Assim que cheguei no corredor  do andar de cima tirei a presilha do meu cabelo depois balancei a cabeça para o penteado se desfazer. Meu ombro de chocou no ombro de outra pessoa me fazendo ter um susto e deixando a garrafa de champanhe escapar de minha mão, mas o garoto a pegou antes de se chocar com o chão.

—  Perdão. —  Falei o analisando, ele usava uma camisa social preta e um cabelo loiro meio amarelo com um topete lambido para trás, seu rosto tinha um leve tom sarcástico que me lembrava os filmes de gangster que costumava a assistir.

—  Sem problemas. —  Sorriu  — Eu devia ter prestado mais atenção Srta.Thompson. —  Disse me entregando a garrafa.

—  Nós dois devia. — Sorri.—  A gente se conhece? 

— Não, mas todos sabem quem é você.. —  Sorriu com os lábios fechados e pude perceber o quão lindo aquele homem era. 
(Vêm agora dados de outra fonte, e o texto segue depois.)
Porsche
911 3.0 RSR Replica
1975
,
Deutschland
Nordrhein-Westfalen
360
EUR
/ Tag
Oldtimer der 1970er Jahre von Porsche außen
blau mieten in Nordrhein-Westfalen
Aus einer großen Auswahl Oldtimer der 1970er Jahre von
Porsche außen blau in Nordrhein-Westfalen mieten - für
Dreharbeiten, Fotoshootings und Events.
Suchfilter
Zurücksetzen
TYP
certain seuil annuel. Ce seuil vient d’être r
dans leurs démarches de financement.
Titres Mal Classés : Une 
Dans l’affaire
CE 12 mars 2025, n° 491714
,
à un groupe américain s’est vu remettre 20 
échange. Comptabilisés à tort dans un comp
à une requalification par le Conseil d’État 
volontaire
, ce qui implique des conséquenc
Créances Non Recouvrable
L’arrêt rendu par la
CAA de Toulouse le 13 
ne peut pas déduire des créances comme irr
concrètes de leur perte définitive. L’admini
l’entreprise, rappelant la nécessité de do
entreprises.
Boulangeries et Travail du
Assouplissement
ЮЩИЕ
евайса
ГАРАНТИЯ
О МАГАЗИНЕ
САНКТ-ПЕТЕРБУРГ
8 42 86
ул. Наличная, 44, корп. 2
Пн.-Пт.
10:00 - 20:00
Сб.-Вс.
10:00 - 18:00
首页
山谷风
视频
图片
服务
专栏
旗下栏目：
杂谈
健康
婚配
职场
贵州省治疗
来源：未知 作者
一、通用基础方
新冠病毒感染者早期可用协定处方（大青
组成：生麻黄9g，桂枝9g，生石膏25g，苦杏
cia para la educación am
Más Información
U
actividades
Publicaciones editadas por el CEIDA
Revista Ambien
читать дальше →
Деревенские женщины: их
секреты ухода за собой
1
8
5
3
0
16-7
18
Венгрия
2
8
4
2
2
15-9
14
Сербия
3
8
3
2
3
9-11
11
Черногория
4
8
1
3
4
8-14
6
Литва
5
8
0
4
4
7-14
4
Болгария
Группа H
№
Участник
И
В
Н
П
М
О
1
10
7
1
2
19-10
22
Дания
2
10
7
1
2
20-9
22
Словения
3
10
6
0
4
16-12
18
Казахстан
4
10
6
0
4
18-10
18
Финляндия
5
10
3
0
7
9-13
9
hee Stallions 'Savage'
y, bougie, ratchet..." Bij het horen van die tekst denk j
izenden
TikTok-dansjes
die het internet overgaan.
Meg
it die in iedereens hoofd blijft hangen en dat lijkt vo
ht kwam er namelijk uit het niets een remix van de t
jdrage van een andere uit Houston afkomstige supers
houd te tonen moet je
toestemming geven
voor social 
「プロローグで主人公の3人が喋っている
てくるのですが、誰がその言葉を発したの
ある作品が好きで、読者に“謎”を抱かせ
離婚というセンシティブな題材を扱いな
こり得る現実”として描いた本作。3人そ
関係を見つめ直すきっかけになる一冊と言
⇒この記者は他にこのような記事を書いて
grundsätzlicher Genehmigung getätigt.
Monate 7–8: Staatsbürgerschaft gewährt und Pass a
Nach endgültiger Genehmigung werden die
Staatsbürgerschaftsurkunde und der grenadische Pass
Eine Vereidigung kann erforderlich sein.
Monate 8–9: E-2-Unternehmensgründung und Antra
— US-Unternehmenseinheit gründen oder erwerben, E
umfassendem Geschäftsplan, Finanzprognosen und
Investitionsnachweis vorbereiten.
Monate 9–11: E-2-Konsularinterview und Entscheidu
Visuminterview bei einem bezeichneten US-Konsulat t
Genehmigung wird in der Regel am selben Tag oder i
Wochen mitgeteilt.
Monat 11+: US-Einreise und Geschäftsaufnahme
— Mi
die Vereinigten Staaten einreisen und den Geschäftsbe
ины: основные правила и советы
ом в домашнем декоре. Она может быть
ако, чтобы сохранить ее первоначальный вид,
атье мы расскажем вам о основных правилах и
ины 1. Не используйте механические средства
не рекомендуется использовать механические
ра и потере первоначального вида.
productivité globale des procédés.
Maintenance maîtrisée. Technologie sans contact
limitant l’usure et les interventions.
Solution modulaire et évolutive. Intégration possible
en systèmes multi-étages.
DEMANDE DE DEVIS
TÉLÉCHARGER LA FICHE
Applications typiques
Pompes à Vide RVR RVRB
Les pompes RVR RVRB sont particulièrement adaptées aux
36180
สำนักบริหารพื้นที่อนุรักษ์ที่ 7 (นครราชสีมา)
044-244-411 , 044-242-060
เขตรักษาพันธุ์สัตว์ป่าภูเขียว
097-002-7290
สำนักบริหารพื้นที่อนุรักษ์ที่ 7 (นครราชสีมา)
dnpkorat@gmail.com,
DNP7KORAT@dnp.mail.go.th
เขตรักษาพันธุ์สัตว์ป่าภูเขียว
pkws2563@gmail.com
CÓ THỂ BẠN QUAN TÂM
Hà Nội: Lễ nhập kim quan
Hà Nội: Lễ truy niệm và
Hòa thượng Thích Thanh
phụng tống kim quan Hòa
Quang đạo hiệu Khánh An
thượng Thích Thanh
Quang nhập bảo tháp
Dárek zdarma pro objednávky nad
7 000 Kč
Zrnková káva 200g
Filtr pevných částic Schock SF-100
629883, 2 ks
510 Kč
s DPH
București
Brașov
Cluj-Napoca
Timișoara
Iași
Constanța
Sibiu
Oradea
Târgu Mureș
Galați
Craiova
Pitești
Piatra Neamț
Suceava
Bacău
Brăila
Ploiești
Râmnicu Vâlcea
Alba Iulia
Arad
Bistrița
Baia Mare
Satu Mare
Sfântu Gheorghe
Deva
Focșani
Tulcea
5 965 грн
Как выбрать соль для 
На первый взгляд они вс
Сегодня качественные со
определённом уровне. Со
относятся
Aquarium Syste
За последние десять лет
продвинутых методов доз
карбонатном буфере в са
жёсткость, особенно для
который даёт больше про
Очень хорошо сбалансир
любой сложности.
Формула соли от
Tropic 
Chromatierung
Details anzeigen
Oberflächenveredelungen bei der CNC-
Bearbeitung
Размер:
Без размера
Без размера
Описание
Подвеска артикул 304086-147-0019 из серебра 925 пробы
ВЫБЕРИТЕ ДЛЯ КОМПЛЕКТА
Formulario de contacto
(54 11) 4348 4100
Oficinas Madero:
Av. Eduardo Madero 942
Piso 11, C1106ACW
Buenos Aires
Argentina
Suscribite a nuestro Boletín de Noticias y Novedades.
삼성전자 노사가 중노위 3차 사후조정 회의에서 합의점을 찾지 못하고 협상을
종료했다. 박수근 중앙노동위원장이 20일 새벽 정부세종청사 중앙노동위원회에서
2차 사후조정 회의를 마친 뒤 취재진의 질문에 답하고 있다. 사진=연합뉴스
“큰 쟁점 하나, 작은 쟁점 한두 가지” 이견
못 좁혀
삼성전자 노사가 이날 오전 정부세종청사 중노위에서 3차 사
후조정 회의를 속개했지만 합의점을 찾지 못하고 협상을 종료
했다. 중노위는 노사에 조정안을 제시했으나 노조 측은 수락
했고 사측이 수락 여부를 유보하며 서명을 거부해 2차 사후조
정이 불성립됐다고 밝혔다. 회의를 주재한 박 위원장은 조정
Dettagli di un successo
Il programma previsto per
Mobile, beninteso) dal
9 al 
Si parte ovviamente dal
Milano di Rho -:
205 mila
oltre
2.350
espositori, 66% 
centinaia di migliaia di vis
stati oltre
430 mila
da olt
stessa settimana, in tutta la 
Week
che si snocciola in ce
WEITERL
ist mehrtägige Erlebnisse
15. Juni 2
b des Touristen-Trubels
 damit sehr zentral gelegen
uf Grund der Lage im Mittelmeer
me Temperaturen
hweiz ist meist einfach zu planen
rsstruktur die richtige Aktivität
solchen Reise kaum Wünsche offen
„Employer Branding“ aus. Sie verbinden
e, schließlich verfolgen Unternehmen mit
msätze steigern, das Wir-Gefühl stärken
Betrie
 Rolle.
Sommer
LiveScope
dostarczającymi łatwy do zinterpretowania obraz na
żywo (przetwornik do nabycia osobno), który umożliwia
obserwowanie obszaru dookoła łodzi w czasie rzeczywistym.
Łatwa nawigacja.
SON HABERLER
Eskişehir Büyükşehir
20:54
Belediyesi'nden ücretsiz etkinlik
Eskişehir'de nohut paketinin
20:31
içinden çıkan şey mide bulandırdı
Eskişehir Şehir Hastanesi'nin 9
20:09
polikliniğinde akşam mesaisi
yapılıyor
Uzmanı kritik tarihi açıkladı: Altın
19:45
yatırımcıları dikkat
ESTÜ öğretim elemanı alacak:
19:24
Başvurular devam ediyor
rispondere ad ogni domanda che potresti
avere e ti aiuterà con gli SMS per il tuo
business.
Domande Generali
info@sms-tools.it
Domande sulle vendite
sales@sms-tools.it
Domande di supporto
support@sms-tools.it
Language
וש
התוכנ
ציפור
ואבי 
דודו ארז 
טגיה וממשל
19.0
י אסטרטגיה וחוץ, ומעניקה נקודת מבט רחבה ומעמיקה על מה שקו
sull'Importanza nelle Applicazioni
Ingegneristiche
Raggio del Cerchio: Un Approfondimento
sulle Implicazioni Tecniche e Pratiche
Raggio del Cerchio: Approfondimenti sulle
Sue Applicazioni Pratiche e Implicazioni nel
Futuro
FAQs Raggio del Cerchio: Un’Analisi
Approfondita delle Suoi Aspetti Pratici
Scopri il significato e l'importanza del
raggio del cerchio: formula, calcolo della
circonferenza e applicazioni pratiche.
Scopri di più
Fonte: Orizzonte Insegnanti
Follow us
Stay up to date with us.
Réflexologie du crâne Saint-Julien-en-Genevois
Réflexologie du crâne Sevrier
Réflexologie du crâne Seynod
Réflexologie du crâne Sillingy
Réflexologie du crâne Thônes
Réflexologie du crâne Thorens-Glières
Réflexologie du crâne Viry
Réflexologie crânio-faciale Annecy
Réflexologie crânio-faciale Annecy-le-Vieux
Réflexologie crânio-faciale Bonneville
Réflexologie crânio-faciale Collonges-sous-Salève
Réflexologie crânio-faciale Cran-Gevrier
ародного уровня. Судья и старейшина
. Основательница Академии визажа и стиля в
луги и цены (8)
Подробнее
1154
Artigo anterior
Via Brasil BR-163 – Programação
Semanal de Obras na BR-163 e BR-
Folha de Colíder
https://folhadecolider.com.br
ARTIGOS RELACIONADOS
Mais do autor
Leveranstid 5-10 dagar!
—  Certo. —  Sorri e  me agachei para pegar um cartão que estava no chão com sua foto e um simbolo de gavião. Entreguei o cartão para ele e consegui ler seu nome. —  Até logo, Justin. —  Sorri e ele apenas afirmou com a cabeça e sorriu.

Entrei em meu quarto e a primeira coisa que fiz foi tirar aquele vestido apertado, não sei como ele não rasgou alias é Cetim puro. Fui de lingerie até meu banheiro, deixei a banheira se encher toda e coloquei o suporte para computador perto da banheira. Enchi a taça com champanhe e então me despi toda e entrei na banheira. Meu corpo se relaxou e enfim eu tinha um momento só meu, como era no Brasil. Alcancei minha jaqueta que estava jogada no chão do banheiro e dela tirei um caderno que havia encontrado no escritório da empresa do meu pai que ficava no Rio de Janeiro antes de voltar para os Estados Unidos. No caderno havia o plano de fuga do meu pai para voltar ao Estados Unidos e sete nomes de pessoas perigosas que com toda certeza tem algo a ver com a morte de meu pai, o jornal e minha mãe dizem ter sido suicídio mais eu conhecia meu pai, não foi suicídio.